■ **EXERCISE DETAILS**: Give every line below again, exactly.

■ **DATA EXCERPT**:
= Beginning of Section =

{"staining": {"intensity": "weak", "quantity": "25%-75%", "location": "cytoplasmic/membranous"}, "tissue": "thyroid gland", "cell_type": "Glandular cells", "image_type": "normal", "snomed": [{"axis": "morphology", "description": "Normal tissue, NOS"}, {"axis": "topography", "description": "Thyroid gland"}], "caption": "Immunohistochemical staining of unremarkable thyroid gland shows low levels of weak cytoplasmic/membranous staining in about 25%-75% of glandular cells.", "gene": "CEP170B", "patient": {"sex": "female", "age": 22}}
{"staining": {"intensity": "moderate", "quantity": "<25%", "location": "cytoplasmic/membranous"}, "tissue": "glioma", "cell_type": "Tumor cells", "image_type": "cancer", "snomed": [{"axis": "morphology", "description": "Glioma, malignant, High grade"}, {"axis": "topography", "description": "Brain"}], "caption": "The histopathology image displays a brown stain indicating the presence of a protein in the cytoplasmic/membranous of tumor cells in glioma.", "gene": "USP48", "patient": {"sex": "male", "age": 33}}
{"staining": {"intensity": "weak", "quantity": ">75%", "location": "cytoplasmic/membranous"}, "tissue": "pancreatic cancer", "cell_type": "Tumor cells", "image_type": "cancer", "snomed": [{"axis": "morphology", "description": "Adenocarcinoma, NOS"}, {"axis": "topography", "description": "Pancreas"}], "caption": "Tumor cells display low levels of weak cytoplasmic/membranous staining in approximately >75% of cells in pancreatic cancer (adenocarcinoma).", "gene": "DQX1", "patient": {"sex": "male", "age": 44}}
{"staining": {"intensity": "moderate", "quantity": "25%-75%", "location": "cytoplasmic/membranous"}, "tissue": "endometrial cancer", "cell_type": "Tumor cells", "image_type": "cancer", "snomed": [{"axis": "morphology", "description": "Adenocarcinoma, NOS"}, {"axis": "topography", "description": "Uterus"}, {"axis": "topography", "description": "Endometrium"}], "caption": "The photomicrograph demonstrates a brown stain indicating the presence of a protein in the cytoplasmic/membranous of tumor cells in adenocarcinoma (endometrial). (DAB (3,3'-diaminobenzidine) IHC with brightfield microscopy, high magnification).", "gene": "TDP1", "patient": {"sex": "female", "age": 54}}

= End of Section =

■ **REPLY TO THE EXERCISE**:
{"staining": {"intensity": "weak", "quantity": "25%-75%", "location": "cytoplasmic/membranous"}, "tissue": "thyroid gland", "cell_type": "Glandular cells", "image_type": "normal", "snomed": [{"axis": "morphology", "description": "Normal tissue, NOS"}, {"axis": "topography", "description": "Thyroid gland"}], "caption": "Immunohistochemical staining of unremarkable thyroid gland shows low levels of weak cytoplasmic/membranous staining in about 25%-75% of glandular cells.", "gene": "CEP170B", "patient": {"sex": "female", "age": 22}}
{"staining": {"intensity": "moderate", "quantity": "<25%", "location": "cytoplasmic/membranous"}, "tissue": "glioma", "cell_type": "Tumor cells", "image_type": "cancer", "snomed": [{"axis": "morphology", "description": "Glioma, malignant, High grade"}, {"axis": "topography", "description": "Brain"}], "caption": "The histopathology image displays a brown stain indicating the presence of a protein in the cytoplasmic/membranous of tumor cells in glioma.", "gene": "USP48", "patient": {"sex": "male", "age": 33}}
{"staining": {"intensity": "weak", "quantity": ">75%", "location": "cytoplasmic/membranous"}, "tissue": "pancreatic cancer", "cell_type": "Tumor cells", "image_type": "cancer", "snomed": [{"axis": "morphology", "description": "Adenocarcinoma, NOS"}, {"axis": "topography", "description": "Pancreas"}], "caption": "Tumor cells display low levels of weak cytoplasmic/membranous staining in approximately >75% of cells in pancreatic cancer (adenocarcinoma).", "gene": "DQX1", "patient": {"sex": "male", "age": 44}}
{"staining": {"intensity": "moderate", "quantity": "25%-75%", "location": "cytoplasmic/membranous"}, "tissue": "endometrial cancer", "cell_type": "Tumor cells", "image_type": "cancer", "snomed": [{"axis": "morphology", "description": "Adenocarcinoma, NOS"}, {"axis": "topography", "description": "Uterus"}, {"axis": "topography", "description": "Endometrium"}], "caption": "The photomicrograph demonstrates a brown stain indicating the presence of a protein in the cytoplasmic/membranous of tumor cells in adenocarcinoma (endometrial). (DAB (3,3'-diaminobenzidine) IHC with brightfield microscopy, high magnification).", "gene": "TDP1", "patient": {"sex": "female", "age": 54}}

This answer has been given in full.